Alternative triple-keying

Question

Alternative triple-keying

annevk opened this issue 5 years ago · comments

Did you consider always using the second-level frame as the third key? https://bugzilla.mozilla.org/show_bug.cgi?id=1558932#c3 outlines rationale for doing it that way.

Josh Karlin · Answer 1 · Sat Jan 25 2020 04:01:47 GMT+0800 (China Standard Time)

I don't understand the bug. How does A get to attack B and C's caches? A only gets to attack AA, not AB or AC as they're different partitions.

Anne van Kesteren · Answer 2 · Thu Jan 30 2020 15:06:42 GMT+0800 (China Standard Time)

A can create another frame and load B in there (which will use A+B) and time navigations.

Josh Karlin · Answer 3 · Thu Jan 30 2020 20:35:28 GMT+0800 (China Standard Time)

Sorry, I'm still not following. Can you describe the attack you're considering in more detail?

Anne van Kesteren · Answer 4 · Thu Jan 30 2020 21:00:58 GMT+0800 (China Standard Time)

https://a.example.com/ embeds https://b.example.com/ where the user logs in. https://b.example.com/ loads some specific images based on the user's logged in state. https://a.example.com/ creates a second frame where it times these images.

Josh Karlin · Answer 5 · Thu Jan 30 2020 21:18:38 GMT+0800 (China Standard Time)

I'm assuming we're partitioning by origin for the sake of this discussion.

An image that B loads will be keyed as (a.example.com, b.example.com, b.example.com/img.png).

If A creates a same-origin frame and loads b.example.com/img.png, it will be keyed as (a.example.com, a.example.com, b.example.com/img.png) and will result in a cache miss.

If A creates another B frame, and the B frame loads the resource again, it will be a cache hit. But that's not something that A can observe.

Anne van Kesteren · Answer 6 · Thu Jan 30 2020 21:24:12 GMT+0800 (China Standard Time)

I'm talking about A navigating the frame to the image. I guess that could still use A's cache, but not sure if that is what happens in practice (and there might well be issues with embed/object there).

Josh Karlin · Answer 7 · Thu Jan 30 2020 22:36:22 GMT+0800 (China Standard Time)

Ah, I see. Yes, good point. IMHO onload/onerror should not be allowed for x-origin navigations by default.

The alternative proposed in the bug doesn't mitigate the problem, it just changes the circumstances in which it can happen.

Frankly, this is a good argument for including the entire ancestor chain in the key.

Josh Karlin · Answer 8 · Fri Jan 31 2020 00:51:07 GMT+0800 (China Standard Time)

Hmm, even if we had the entire ancestor chain in the key, a frame could still spy on its child frame by loading resources that it wants to inspect in new frames. So frankly, I think the problem isn't the key here but the fact that we allow x-origin onload/onerror.

Anne van Kesteren · Answer 9 · Sat Feb 01 2020 22:31:11 GMT+0800 (China Standard Time)

It could attack children, but at least not siblings or parents. (There's only load for frames and that leaks in a number of ways so I don't think we can do away with that.)

Josh Karlin · Answer 10 · Mon Feb 03 2020 22:44:02 GMT+0800 (China Standard Time)

== Excerpts from a dataset ==
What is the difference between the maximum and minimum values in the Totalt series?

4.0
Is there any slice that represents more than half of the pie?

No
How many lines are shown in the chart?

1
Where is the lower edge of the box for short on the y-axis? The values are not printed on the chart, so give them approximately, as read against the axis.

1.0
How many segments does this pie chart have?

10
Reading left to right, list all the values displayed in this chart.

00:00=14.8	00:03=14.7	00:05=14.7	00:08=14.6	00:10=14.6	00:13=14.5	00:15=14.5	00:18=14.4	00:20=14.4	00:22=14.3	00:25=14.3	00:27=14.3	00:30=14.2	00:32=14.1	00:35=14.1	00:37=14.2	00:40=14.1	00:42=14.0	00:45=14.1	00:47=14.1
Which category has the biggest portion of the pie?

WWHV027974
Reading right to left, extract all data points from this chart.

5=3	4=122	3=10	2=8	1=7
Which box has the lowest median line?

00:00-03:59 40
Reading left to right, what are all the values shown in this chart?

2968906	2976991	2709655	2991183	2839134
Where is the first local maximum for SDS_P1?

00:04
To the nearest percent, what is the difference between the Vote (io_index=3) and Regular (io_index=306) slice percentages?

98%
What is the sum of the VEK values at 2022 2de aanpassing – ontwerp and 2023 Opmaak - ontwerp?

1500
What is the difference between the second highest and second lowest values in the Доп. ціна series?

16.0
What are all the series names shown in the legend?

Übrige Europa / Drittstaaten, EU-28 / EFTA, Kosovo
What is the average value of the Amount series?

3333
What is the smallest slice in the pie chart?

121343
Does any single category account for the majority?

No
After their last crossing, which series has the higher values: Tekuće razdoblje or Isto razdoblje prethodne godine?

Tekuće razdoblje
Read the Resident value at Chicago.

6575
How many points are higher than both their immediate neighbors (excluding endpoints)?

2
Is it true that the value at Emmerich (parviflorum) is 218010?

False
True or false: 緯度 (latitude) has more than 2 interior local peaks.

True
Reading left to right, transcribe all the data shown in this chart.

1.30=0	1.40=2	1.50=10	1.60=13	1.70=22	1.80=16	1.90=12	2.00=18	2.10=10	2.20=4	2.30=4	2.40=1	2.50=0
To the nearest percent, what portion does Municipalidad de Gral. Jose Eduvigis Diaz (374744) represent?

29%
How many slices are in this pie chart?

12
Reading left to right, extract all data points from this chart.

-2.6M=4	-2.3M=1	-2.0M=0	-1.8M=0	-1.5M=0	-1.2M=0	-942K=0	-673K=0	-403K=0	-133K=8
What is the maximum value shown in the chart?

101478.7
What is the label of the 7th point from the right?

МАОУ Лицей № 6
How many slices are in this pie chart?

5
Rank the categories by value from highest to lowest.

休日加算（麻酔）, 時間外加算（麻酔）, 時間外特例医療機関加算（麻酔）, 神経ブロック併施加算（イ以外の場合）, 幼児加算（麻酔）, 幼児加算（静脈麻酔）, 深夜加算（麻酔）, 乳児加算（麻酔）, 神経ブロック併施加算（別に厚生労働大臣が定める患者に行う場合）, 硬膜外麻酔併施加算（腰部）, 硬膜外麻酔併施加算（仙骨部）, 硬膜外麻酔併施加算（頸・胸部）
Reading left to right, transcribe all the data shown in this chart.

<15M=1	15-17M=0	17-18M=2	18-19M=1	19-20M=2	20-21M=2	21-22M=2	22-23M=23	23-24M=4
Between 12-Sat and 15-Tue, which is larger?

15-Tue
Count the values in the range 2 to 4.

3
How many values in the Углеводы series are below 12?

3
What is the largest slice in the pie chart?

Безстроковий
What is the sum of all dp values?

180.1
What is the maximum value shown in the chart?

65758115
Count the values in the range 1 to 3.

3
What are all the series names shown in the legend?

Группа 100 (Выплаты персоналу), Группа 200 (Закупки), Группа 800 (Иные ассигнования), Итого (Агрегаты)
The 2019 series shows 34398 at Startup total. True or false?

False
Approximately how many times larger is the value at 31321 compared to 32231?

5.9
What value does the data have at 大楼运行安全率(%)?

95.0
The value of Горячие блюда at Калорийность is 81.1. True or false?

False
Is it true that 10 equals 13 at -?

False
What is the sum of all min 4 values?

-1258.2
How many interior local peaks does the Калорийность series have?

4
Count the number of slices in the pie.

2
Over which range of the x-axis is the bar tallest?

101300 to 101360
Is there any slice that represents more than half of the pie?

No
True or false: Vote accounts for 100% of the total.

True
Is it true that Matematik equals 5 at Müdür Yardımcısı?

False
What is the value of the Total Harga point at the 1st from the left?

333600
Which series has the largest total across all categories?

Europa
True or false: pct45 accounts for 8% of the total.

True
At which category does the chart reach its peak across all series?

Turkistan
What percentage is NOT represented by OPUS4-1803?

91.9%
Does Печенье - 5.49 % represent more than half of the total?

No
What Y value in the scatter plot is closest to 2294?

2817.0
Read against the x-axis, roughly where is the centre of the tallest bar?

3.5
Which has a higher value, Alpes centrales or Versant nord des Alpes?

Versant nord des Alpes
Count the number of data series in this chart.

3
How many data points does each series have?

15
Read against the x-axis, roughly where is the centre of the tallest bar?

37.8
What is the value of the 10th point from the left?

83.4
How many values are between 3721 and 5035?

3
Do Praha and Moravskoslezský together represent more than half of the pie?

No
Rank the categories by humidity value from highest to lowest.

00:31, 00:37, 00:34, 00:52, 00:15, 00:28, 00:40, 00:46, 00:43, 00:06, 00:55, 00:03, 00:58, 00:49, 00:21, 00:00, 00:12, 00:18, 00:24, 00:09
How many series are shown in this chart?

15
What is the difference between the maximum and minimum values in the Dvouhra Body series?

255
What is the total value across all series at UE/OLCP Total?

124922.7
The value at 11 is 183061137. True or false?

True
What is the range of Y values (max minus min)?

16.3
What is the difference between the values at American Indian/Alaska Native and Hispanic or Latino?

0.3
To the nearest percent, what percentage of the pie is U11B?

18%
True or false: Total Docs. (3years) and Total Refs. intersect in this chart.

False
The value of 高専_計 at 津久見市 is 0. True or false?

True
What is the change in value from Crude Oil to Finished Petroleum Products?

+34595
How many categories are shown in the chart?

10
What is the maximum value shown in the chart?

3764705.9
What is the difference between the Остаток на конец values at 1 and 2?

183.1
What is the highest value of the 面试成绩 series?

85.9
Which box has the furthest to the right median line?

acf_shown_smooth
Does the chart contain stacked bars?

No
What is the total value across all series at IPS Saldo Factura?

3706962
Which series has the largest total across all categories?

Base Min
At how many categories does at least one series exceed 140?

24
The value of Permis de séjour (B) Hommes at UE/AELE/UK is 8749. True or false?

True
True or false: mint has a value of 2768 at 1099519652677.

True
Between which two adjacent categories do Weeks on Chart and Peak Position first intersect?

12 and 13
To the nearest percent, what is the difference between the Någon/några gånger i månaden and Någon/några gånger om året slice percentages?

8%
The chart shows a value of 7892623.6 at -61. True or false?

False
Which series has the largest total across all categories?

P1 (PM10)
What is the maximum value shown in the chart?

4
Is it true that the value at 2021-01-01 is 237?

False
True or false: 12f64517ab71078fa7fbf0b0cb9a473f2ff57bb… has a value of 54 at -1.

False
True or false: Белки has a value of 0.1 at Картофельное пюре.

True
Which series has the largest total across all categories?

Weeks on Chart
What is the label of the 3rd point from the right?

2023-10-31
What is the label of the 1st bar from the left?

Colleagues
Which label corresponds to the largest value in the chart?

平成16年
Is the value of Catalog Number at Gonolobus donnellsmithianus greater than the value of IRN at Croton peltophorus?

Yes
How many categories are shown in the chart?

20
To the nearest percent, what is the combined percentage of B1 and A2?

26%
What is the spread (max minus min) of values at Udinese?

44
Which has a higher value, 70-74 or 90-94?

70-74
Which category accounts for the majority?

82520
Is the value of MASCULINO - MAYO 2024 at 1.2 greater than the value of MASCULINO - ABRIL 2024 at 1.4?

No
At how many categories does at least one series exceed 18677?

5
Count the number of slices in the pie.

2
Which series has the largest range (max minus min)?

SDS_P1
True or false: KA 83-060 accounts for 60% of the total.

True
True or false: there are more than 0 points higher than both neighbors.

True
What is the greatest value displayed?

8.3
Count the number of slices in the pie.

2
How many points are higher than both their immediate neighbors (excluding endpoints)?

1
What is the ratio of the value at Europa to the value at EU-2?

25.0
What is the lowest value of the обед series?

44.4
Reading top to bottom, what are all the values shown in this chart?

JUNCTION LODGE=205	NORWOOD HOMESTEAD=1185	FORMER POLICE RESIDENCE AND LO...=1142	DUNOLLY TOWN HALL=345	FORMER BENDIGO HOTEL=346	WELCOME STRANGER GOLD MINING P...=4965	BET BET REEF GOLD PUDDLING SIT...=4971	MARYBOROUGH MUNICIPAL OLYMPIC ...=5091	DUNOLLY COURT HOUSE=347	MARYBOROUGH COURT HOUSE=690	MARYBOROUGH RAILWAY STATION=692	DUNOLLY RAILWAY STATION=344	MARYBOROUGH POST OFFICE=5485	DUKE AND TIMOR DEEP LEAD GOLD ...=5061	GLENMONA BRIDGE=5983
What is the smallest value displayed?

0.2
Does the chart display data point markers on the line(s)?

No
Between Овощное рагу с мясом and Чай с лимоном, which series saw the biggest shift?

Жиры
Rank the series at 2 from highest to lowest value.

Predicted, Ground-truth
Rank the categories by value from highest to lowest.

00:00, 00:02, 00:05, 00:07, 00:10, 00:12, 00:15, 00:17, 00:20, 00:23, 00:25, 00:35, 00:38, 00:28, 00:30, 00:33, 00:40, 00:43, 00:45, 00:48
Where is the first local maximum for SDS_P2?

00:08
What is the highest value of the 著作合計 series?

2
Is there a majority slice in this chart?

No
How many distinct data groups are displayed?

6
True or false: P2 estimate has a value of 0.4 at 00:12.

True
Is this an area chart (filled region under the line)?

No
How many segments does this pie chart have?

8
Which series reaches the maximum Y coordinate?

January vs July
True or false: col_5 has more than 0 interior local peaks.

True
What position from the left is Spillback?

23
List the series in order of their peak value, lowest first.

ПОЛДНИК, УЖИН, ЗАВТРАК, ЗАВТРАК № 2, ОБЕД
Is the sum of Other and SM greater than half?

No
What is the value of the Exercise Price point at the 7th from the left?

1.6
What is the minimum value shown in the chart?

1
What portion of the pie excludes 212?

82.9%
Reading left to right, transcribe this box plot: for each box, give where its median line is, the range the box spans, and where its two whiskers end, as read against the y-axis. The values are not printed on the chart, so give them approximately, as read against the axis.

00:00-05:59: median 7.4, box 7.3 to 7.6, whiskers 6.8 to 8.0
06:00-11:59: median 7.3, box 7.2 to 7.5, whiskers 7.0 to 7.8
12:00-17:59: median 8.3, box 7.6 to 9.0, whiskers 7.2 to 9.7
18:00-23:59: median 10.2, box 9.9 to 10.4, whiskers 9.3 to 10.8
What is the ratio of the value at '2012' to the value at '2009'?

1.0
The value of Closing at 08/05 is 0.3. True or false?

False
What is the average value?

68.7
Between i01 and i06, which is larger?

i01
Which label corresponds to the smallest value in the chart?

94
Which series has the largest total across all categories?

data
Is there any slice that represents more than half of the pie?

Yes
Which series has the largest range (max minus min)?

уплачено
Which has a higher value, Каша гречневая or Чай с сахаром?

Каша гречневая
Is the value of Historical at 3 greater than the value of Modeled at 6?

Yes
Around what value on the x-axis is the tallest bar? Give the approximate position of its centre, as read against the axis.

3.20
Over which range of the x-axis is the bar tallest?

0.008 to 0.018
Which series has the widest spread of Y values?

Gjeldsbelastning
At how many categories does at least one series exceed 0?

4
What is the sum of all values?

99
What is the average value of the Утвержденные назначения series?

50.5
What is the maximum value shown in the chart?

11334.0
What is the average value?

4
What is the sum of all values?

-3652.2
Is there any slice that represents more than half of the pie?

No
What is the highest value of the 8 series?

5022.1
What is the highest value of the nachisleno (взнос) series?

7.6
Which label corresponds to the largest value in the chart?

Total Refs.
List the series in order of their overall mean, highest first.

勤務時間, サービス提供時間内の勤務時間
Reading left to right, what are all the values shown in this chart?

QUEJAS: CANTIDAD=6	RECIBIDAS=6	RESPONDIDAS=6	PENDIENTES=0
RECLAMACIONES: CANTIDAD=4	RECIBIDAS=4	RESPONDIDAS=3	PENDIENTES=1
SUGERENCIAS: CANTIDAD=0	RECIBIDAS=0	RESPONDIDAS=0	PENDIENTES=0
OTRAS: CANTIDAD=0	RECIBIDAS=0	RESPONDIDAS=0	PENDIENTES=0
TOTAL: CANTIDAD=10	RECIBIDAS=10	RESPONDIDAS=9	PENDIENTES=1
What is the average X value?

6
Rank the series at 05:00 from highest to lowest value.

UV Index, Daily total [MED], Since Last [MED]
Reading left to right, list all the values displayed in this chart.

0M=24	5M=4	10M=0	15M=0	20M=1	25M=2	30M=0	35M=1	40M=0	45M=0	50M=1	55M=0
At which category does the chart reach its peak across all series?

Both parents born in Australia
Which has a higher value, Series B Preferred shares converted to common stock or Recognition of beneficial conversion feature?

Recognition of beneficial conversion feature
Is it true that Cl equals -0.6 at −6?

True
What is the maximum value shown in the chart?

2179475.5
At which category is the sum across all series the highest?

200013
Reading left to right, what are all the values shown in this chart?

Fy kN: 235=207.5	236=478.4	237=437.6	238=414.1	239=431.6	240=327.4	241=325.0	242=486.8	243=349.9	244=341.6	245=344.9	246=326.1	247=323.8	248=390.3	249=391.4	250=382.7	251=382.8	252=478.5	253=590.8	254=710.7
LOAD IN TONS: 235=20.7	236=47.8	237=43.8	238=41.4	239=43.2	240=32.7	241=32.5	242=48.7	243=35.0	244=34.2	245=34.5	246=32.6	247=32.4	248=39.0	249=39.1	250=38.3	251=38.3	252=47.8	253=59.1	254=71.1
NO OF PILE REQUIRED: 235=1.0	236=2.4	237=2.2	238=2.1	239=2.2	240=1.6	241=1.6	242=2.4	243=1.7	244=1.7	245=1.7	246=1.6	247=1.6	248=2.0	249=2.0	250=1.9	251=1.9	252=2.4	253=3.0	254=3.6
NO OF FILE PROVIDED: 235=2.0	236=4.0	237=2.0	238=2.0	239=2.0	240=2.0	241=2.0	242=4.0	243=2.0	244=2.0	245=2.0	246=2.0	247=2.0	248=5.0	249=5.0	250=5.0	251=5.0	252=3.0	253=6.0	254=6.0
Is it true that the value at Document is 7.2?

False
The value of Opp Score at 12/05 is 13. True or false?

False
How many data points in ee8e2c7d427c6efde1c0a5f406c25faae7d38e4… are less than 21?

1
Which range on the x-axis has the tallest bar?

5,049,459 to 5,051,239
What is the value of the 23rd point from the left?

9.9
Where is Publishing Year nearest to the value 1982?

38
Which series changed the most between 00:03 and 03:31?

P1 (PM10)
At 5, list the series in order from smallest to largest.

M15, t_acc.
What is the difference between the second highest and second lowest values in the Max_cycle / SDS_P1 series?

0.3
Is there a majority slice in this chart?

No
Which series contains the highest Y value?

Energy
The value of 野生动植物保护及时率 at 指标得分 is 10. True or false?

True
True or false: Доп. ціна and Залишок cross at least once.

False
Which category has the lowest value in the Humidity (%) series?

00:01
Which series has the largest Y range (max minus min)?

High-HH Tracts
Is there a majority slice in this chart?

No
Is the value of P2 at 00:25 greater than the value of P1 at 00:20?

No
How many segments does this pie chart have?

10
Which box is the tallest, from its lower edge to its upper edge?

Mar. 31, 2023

== Directions ==
1: List every line of the records that contains the string "ціна". Matching is case-sensitive.
2: Write the next part of the forum thread on alternative triple-keying, picking up after its last line.

== Answer section ==
1:
What is the difference between the second highest and second lowest values in the Доп. ціна series?
True or false: Доп. ціна and Залишок cross at least once.

2:
I want to take a closer look at deprecating load for x-origin frames and adding a random delay before calling it. Maybe years down the road we could phase it out entirely.

(There's only load for frames and that leaks in a number of ways so I don't think we can do away with that.)

What other leaks are you aware of?

Anne van Kesteren · Answer 11 · Tue Feb 04 2020 17:14:18 GMT+0800 (China Standard Time)

Enumerating frame children in various ways, observing identity changes to the cross-origin Location object (this might be fixable by keeping a single proxy of sorts). Also, I think they currently delay the load event of the parent, so you'd have to change that which might break a lot of scripts in the wild.

Josh Karlin · Answer 12 · Tue Feb 04 2020 22:13:54 GMT+0800 (China Standard Time)

Thanks!

My take is that we want to isolate all origins in the page, which is what we get by appending the requesting frame to the key.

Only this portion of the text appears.